> _ABOUT THIS TASK_:
Return, exactly as written, all lines from the line containing "Identify the document" to the end of the entries below, with both ends included.

+===+

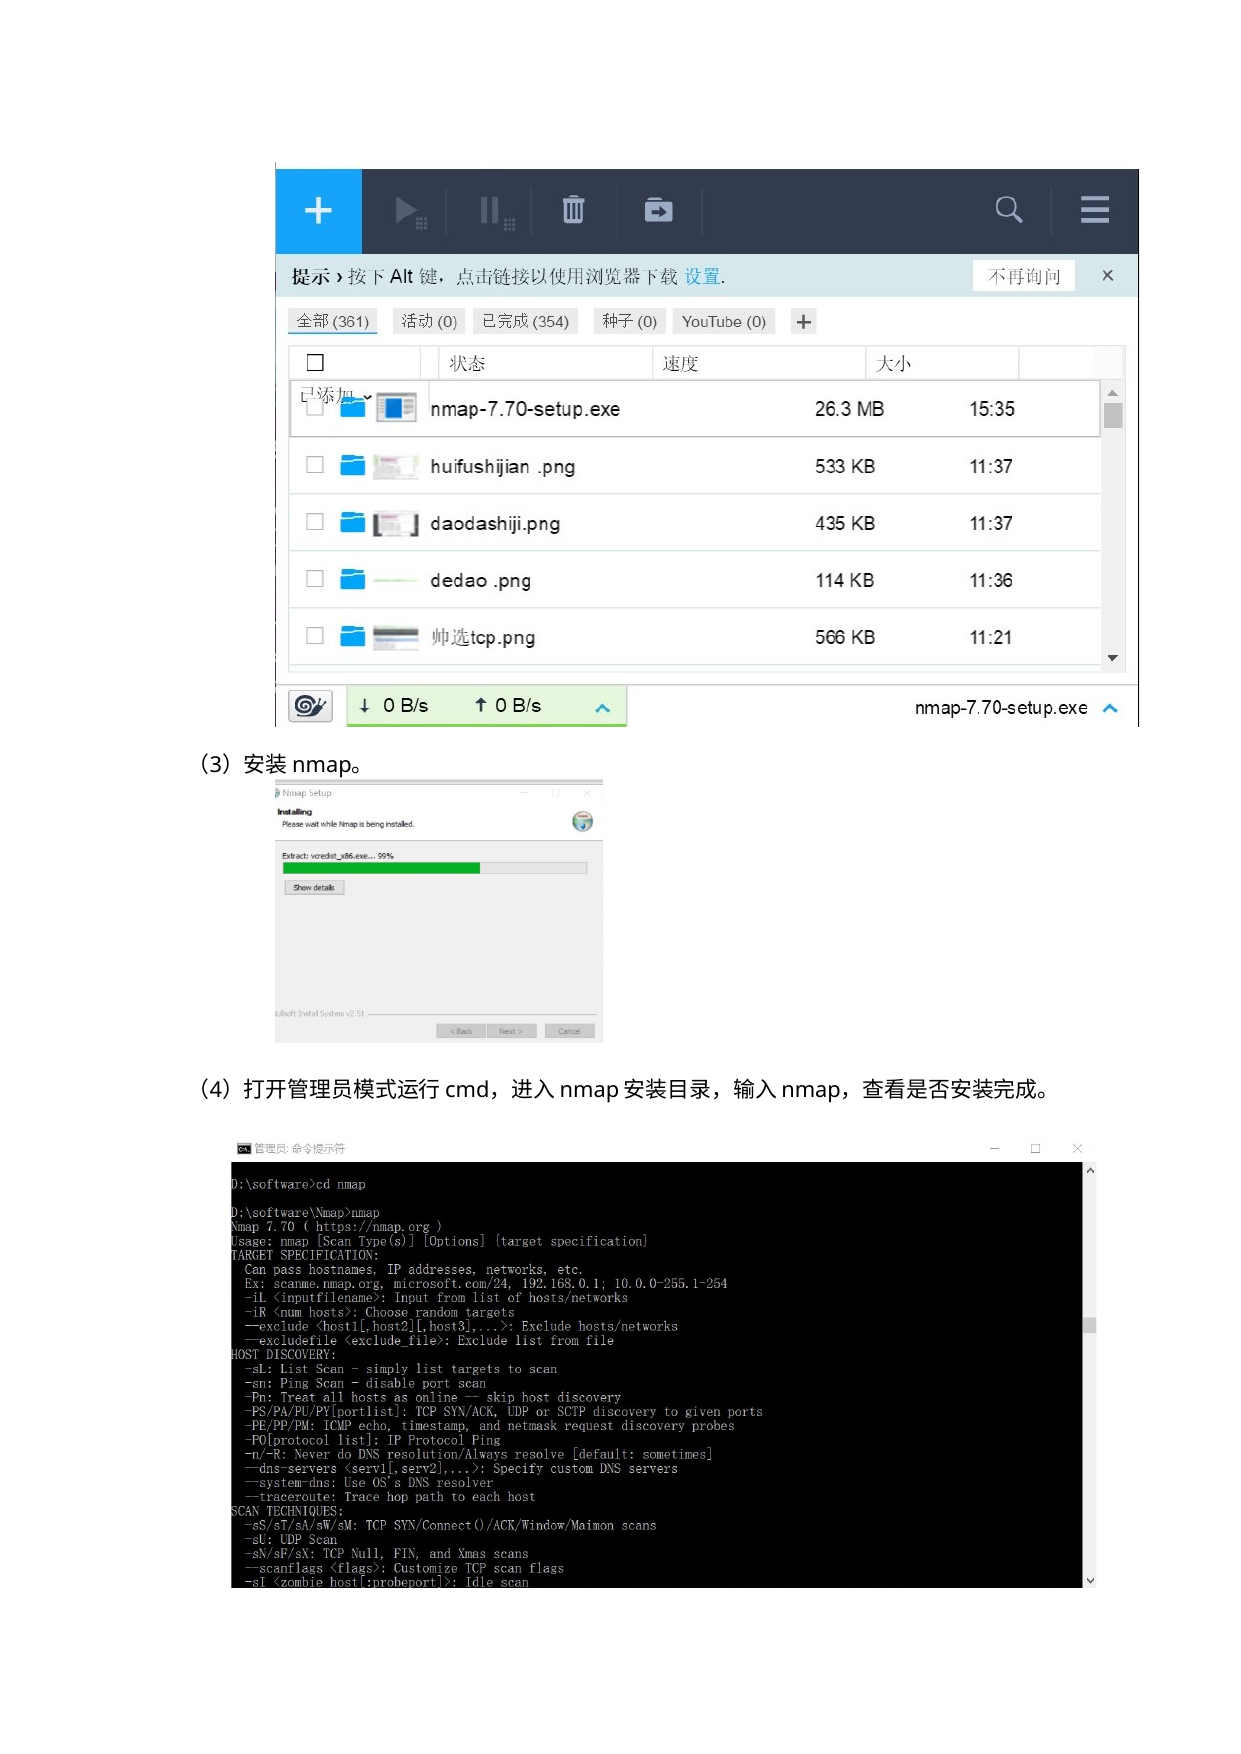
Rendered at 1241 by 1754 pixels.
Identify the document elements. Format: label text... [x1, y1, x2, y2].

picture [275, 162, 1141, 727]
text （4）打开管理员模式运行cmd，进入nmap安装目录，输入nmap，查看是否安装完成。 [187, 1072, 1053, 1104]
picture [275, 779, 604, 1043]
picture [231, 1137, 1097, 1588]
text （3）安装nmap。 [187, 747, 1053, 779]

+===+

> _WRITTEN ANSWER_:
Identify the document elements. Format: label text... [x1, y1, x2, y2].

picture [275, 162, 1141, 727]
text （4）打开管理员模式运行cmd，进入nmap安装目录，输入nmap，查看是否安装完成。 [187, 1072, 1053, 1104]
picture [275, 779, 604, 1043]
picture [231, 1137, 1097, 1588]
text （3）安装nmap。 [187, 747, 1053, 779]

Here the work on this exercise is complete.